| Assigned task a |
In the entries, reproduce the stretch from the line containing "Thước đo góc" through the line containing "Unsere Jugend", unchanged, and leave the pictures out.

| Passage shown |

☆ ☆ ☆ ☆ ☆ ☆ ☆

22 According to the appellant, the respondent allegedly admitted in her affidavit that the Property’s beneficial interest would be based on their respective financial contributions. We disagree with the appellant. In the respondent’s affidavit dated 25 September 2024, she stated that she moved out of the Property in May 2022 as “[she] thought that since [the parties] were not married and there was no formal written agreement, it would fall back to contribution, but [she] did not look into this then as [she] was focused on the matter of the children”. This sentence must be seen in context. In the same affidavit at para 10, the respondent referred to an earlier email from her to the appellant, dated 4 April 2019, where she assumed that she would get “50% of the sale proceeds (equity)” from the sale of the Property. In that same paragraph, the respondent specifically alleged that the parties shared the “mutual understanding and agreement that [they] own equal shares of the Property”. This is consistent with her case. In any event, the sentence in question does not shed light on the parties’ common intention at the time of acquisition. Further, the evidence as outlined above supports the respondent’s case that the common intention at the time of acquisition was indeed for equal beneficial ownership.

☆ ☆ ☆ ☆ ☆ ☆ ☆

| Supplied records |
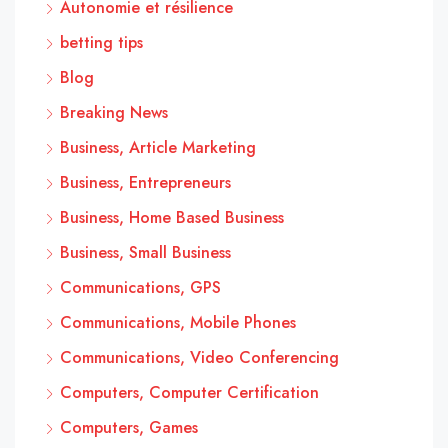
Autonomie et résilience
betting tips
Blog
Breaking News
Business, Article Marketing
Business, Entrepreneurs
Business, Home Based Business
Business, Small Business
Communications, GPS
Communications, Mobile Phones
Communications, Video Conferencing
Computers, Computer Certification
Computers, Games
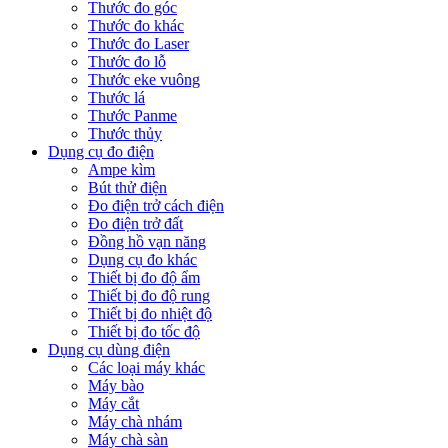
Thước đo góc
Thước đo khác
Thước đo Laser
Thước đo lỗ
Thước eke vuông
Thước lá
Thước Panme
Thước thủy
Dụng cụ đo điện
Ampe kìm
Bút thử điện
Đo điện trở cách điện
Đo điện trở đất
Đồng hồ vạn năng
Dụng cụ đo khác
Thiết bị đo độ ẩm
Thiết bị đo độ rung
Thiết bị đo nhiệt độ
Thiết bị đo tốc độ
Dụng cụ dùng điện
Các loại máy khác
Máy bào
Máy cắt
Máy chà nhám
Máy chà sàn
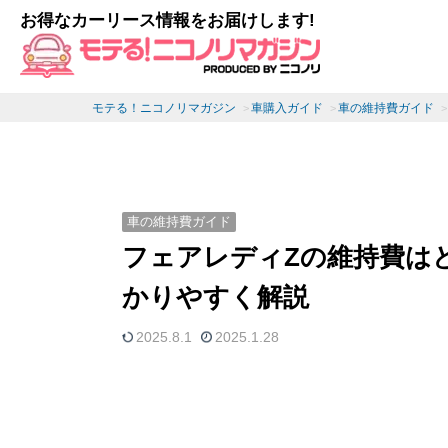
お得なカーリース情報をお届けします!
モテる！ニコノリマガジン
車購入ガイド
車の維持費ガイド
車の維持費ガイド
フェアレディZの維持費は
かりやすく解説
2025.8.1
2025.1.28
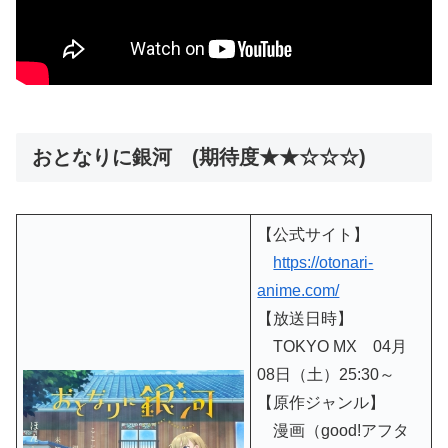
おとなりに銀河 (期待度★★☆☆☆)
【公式サイト】
https://otonari-
anime.com/
【放送日時】
TOKYO MX 04月
08日（土）25:30～
【原作ジャンル】
漫画（good!アフタ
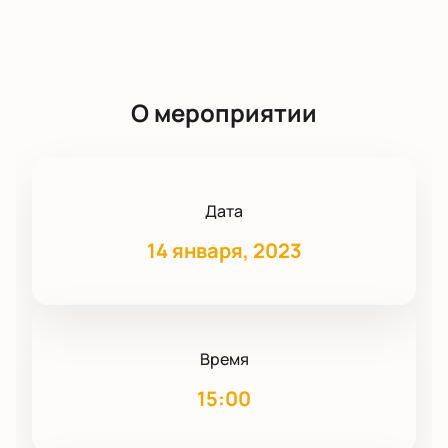
О мероприятии
Дата
14 января, 2023
Время
15:00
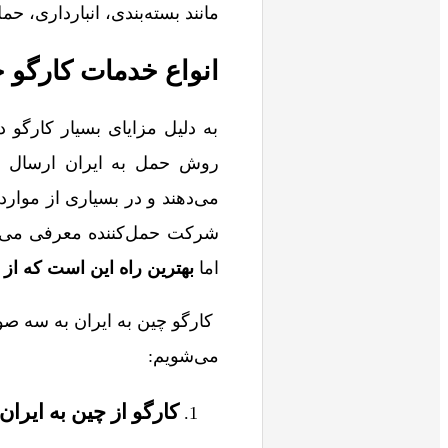
مانند بسته‌بندی، انبارداری، ح
انواع خدمات کارگو 
به دلیل مزایای بسیار کارگو 
روش حمل به ایران ارسال می
می‌دهند و در بسیاری از موارد 
شرکت حمل‌کننده معرفی می‌ک
اما
بهترین راه این است که از 
کارگو چین به ایران به سه صو
می‌شویم:
کارگو از چین به ایران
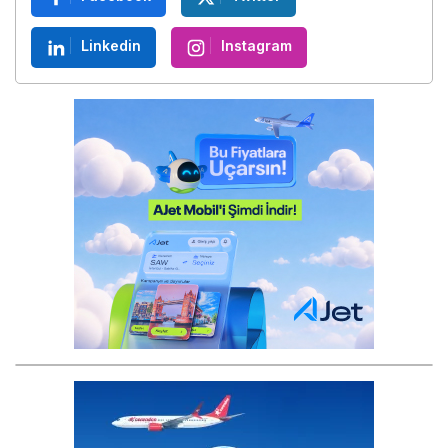
Linkedin
Instagram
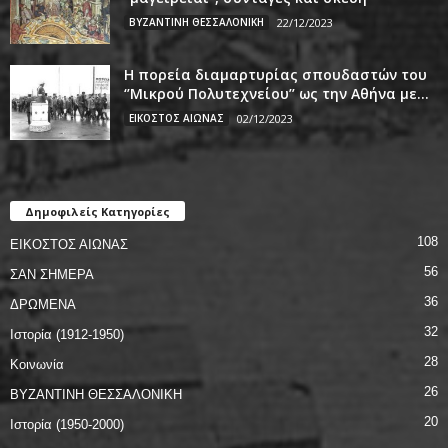
ΒΥΖΑΝΤΙΝΗ ΘΕΣΣΑΛΟΝΙΚΗ
22/12/2023
Η πορεία διαμαρτυρίας σπουδαστών του
‘’Μικρού Πολυτεχνείου’’ ως την Αθήνα με...
ΕΙΚΟΣΤΟΣ ΑΙΩΝΑΣ
02/12/2023
Δημοφιλείς Κατηγορίες
108
ΕΙΚΟΣΤΟΣ ΑΙΩΝΑΣ
56
ΣΑΝ ΣΗΜΕΡΑ
36
ΔΡΩΜΕΝΑ
32
Ιστορία (1912-1950)
28
Κοινωνία
26
ΒΥΖΑΝΤΙΝΗ ΘΕΣΣΑΛΟΝΙΚΗ
20
Ιστορία (1950-2000)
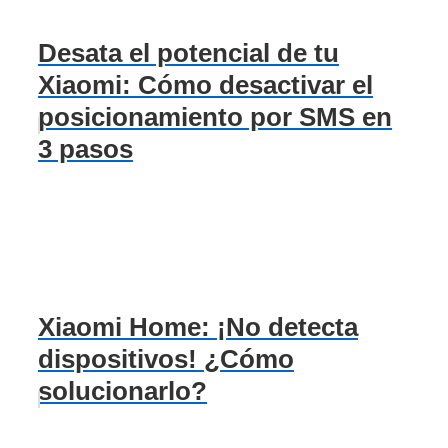
Desata el potencial de tu
Xiaomi: Cómo desactivar el
posicionamiento por SMS en
3 pasos
Xiaomi Home: ¡No detecta
dispositivos! ¿Cómo
solucionarlo?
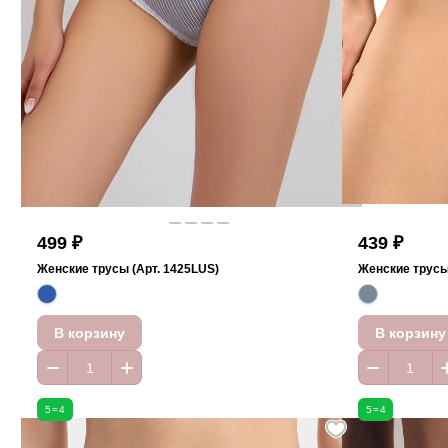
499 ₽
439 ₽
Женские трусы (Арт. 1425LUS)
Женские трусы 
В корзину
В корзину
5=4
5=4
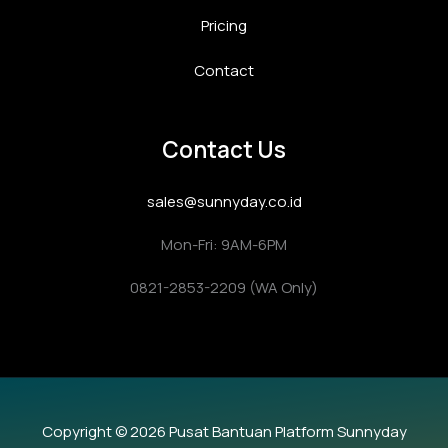
Pricing
Contact
Contact Us
sales@sunnyday.co.id
Mon-Fri: 9AM-6PM
0821-2853-2209 (WA Only)
Copyright © 2026 Pusat Bantuan Platform Sunnyday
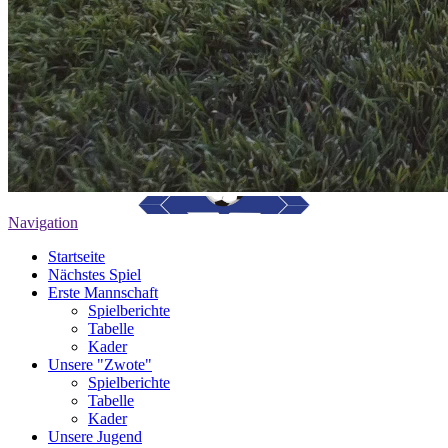
Navigation
Startseite
Nächstes Spiel
Erste Mannschaft
Spielberichte
Tabelle
Kader
Unsere "Zwote"
Spielberichte
Tabelle
Kader
Unsere Jugend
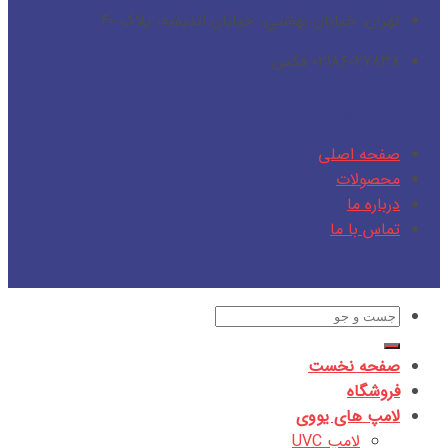
تهران، خیابان بهشتی، خیابان اندیشه، پلاک ۴۰
۰۲۱۸۶۰۲۷۸۳۸ فکس
دسترسی سریع
صفحه اصلی
محصولات
درباره ما
تماس با ما
جستجو
برای:
صفحه نخست
فروشگاه
لامپ های یووی
لامپ UVC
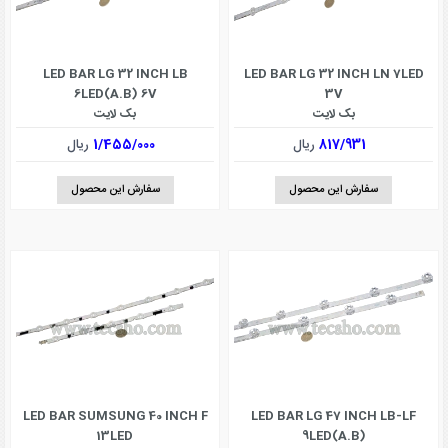
LED BAR LG 32 INCH LB
LED BAR LG 32 INCH LN 7LED
6LED(A.B) 6V
3V
بک لایت
بک لایت
817/931
ریال
1/455/000
ریال
سفارش این محصول
سفارش این محصول
LED BAR SUMSUNG 40 INCH F
LED BAR LG 47 INCH LB-LF
13LED
9LED(A.B)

☆ ☆ ☆ ☆ ☆ ☆ ☆

| Assigned task b |
According to the judgment passage, in what month and year did the respondent move out of the Property?

| Answer a |
Thước đo góc
Thước đo khác
Thước đo Laser
Thước đo lỗ
Thước eke vuông
Thước lá
Thước Panme
Thước thủy
Dụng cụ đo điện
Ampe kìm
Bút thử điện
Đo điện trở cách điện
Đo điện trở đất
Đồng hồ vạn năng
Dụng cụ đo khác
Thiết bị đo độ ẩm
Thiết bị đo độ rung
Thiết bị đo nhiệt độ
Thiết bị đo tốc độ
Dụng cụ dùng điện
Các loại máy khác
Máy bào
Máy cắt
Máy chà nhám
Máy chà sàn
お得なカーリース情報をお届けします!
モテる！ニコノリマガジン
車購入ガイド
車の維持費ガイド
車の維持費ガイド
フェアレディZの維持費は
かりやすく解説
2025.8.1
2025.1.28
おとなりに銀河 (期待度★★☆☆☆)
【公式サイト】
https://otonari-
anime.com/
【放送日時】
TOKYO MX 04月
08日（土）25:30～
【原作ジャンル】
漫画（good!アフタ
О мероприятии
Дата
14 января, 2023
Время
15:00
مانند بسته‌بندی، انبارداری، ح
انواع خدمات کارگو 
به دلیل مزایای بسیار کارگو 
روش حمل به ایران ارسال می
می‌دهند و در بسیاری از موارد 
شرکت حمل‌کننده معرفی می‌ک
اما
بهترین راه این است که از 
کارگو چین به ایران به سه صو
می‌شویم:
کارگو از چین به ایران
Linkedin
Instagram
ΒΥΖΑΝΤΙΝΗ ΘΕΣΣΑΛΟΝΙΚΗ
22/12/2023
Η πορεία διαμαρτυρίας σπουδαστών του
‘’Μικρού Πολυτεχνείου’’ ως την Αθήνα με...
ΕΙΚΟΣΤΟΣ ΑΙΩΝΑΣ
02/12/2023
Δημοφιλείς Κατηγορίες
108
ΕΙΚΟΣΤΟΣ ΑΙΩΝΑΣ
56
ΣΑΝ ΣΗΜΕΡΑ
36
ΔΡΩΜΕΝΑ
32
Ιστορία (1912-1950)
28
Κοινωνία
26
ΒΥΖΑΝΤΙΝΗ ΘΕΣΣΑΛΟΝΙΚΗ
20
Ιστορία (1950-2000)
Desata el potencial de tu
Xiaomi: Cómo desactivar el
posicionamiento por SMS en
3 pasos
Xiaomi Home: ¡No detecta
dispositivos! ¿Cómo
solucionarlo?
499 ₽
439 ₽
Женские трусы (Арт. 1425LUS)
Женские трусы 
В корзину
В корзину
5=4
5=4
Pricing
Contact
Contact Us
sales@sunnyday.co.id
Mon-Fri: 9AM-6PM
0821-2853-2209 (WA Only)
Copyright © 2026 Pusat Bantuan Platform Sunnyday
Navigation
Startseite
Nächstes Spiel
Erste Mannschaft
Spielberichte
Tabelle
Kader
Unsere "Zwote"
Spielberichte
Tabelle
Kader
Unsere Jugend

| Answer b |
May 2022